▸ **LISTE DES TÂCHES**:
(a) Dites si la critique de La Cerisaie confirme chacune de ces affirmations, par oui ou non, en citant mot pour mot le passage qui tranche : (i) le spectacle se joue salle Richelieu ; (ii) la pièce est une comédie en cinq actes ; (iii) le rôle de Lioubov est tenu par Florence Viala.
(b) Poursuivez la critique de La Cerisaie à partir de sa dernière phrase.

▸ **DOCUMENT**:
▬▬▬
Salle Richelieu, Clément Hervieu-Léger s’empare de la dernière pièce de Tchekhov. Toujours avec précision et élégance, il dirige la troupe vibrante de la Comédie-Française et livre une version fort limpide de cette comédie en quatre actes. Après La Cerisaie déroutante de Tiago Rodrigues à Avignon cet été, celle du Français était fort attendue. Se préparant depuis des mois, dans les antres de la maison de Molière, elle manque d’un souffle de vie, d’un je-ne-sais-quoi pour totalement séduire et emporter, comme si rétif, le texte du dramaturge russe résistait au metteur en scène, à sa vision délicate de cet univers qui s’écroule.
Dans un écrin de bois clair, rappelant quelques datchas cossues de la fin du XIXe siècle, Lioubov (Florence Viala) et ses proches se retrouvent pour empêcher l’inéluctable vente du domaine familial. Attachés viscéralement à cette Cerisaie, tous espèrent un miracle. Faute de volonté, d’ambition, d’accepter d’en finir avec un temps oisif et désœuvré, rien ne vient enrayer le funeste destin, la destruction de ce petit paradis, la dernière part vivante de la maîtresse des lieux.
▬▬▬
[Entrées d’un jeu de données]
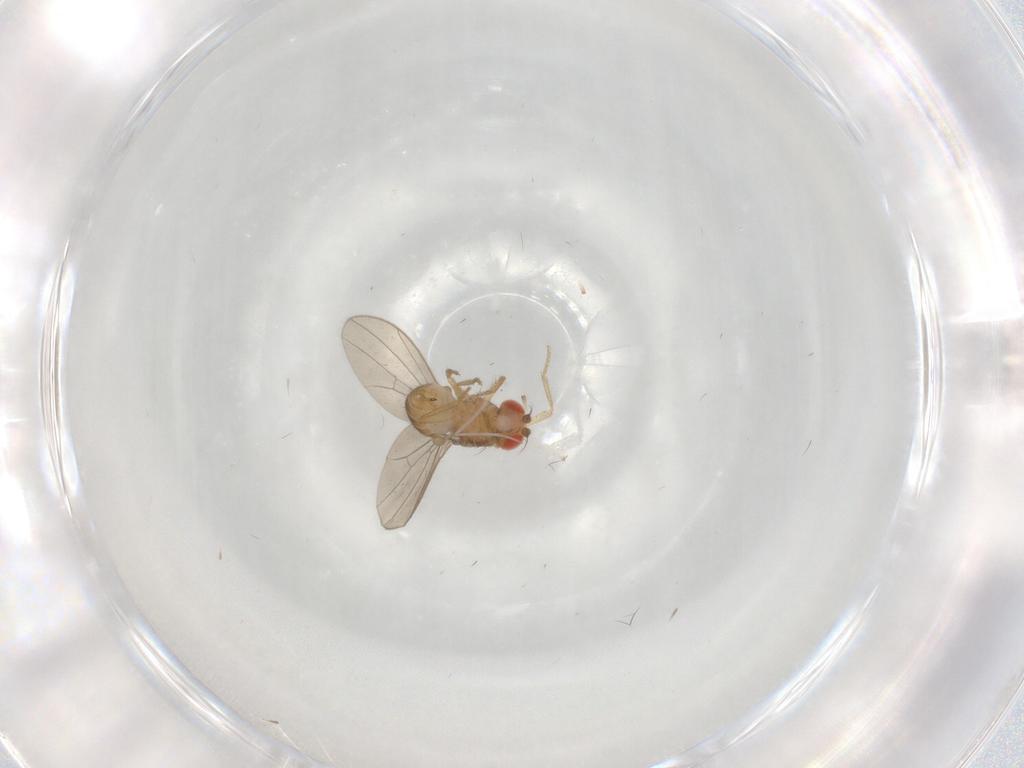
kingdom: Animalia
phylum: Arthropoda
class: Insecta
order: Diptera
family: Drosophilidae
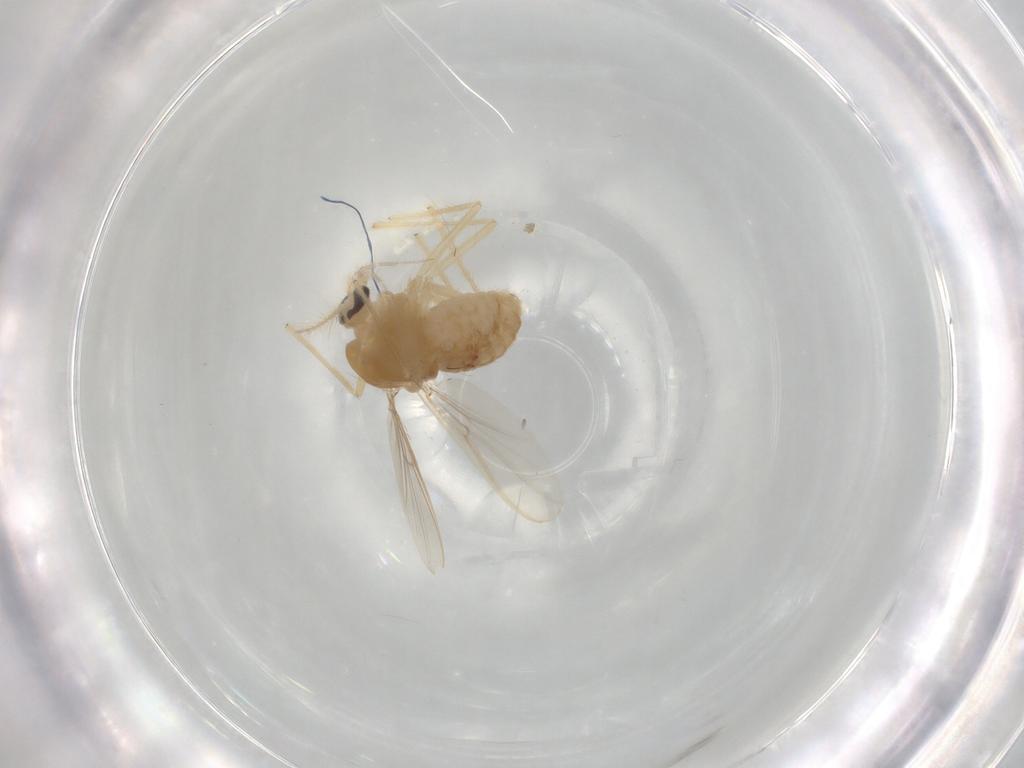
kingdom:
▬▬▬
▸ **RÉSULTATS PAR TÂCHE**:
(a)
(i) Oui : « Salle Richelieu, Clément Hervieu-Léger s’empare de la dernière pièce de Tchekhov. »
(ii) Non : « cette comédie en quatre actes »
(iii) Oui : « Lioubov (Florence Viala) »

(b)
Fidèle au texte, trop, certainement, Clément Hervieu-Léger, dont les dernières mises en scène n’ont fait qu’affirmer et confirmer le talent, la capacité d’insuffler de l’élégance, de la beauté aux œuvres qu’elles soient classiques ou contemporaines, se laisse rattraper par la mélancolie mortifère souvent associée de Tchékhov. Certes, il laisse percer les derniers traits humoristiques de cette tragicomédie, de cette fin de monde, mais par souci de sobriété, d’épure, il semble peiner à trouver le chemin de vie, qui en filigrane de l’œuvre, laisse entrevoir un avenir fort différent mais possible. Autour de la belle et éthérée Lioubov, tous tentent individuellement de faire le deuil de ce lieu ancré dans leur sang, leur ADN, sans jamais vraiment y parvenir. Isolé, chacun dans leur histoire, aucun front commun ne vient les sauver de leur triste existence à venir.
De belle facture, cette Cerisaie, délicate autant qu’emplie de nostalgie, laisse le public quelque peu sur sa faim. Gageons que ce n’est qu’un effet du rodage, qu’au fil des représentations l’œuvre s’affine, se cisèle.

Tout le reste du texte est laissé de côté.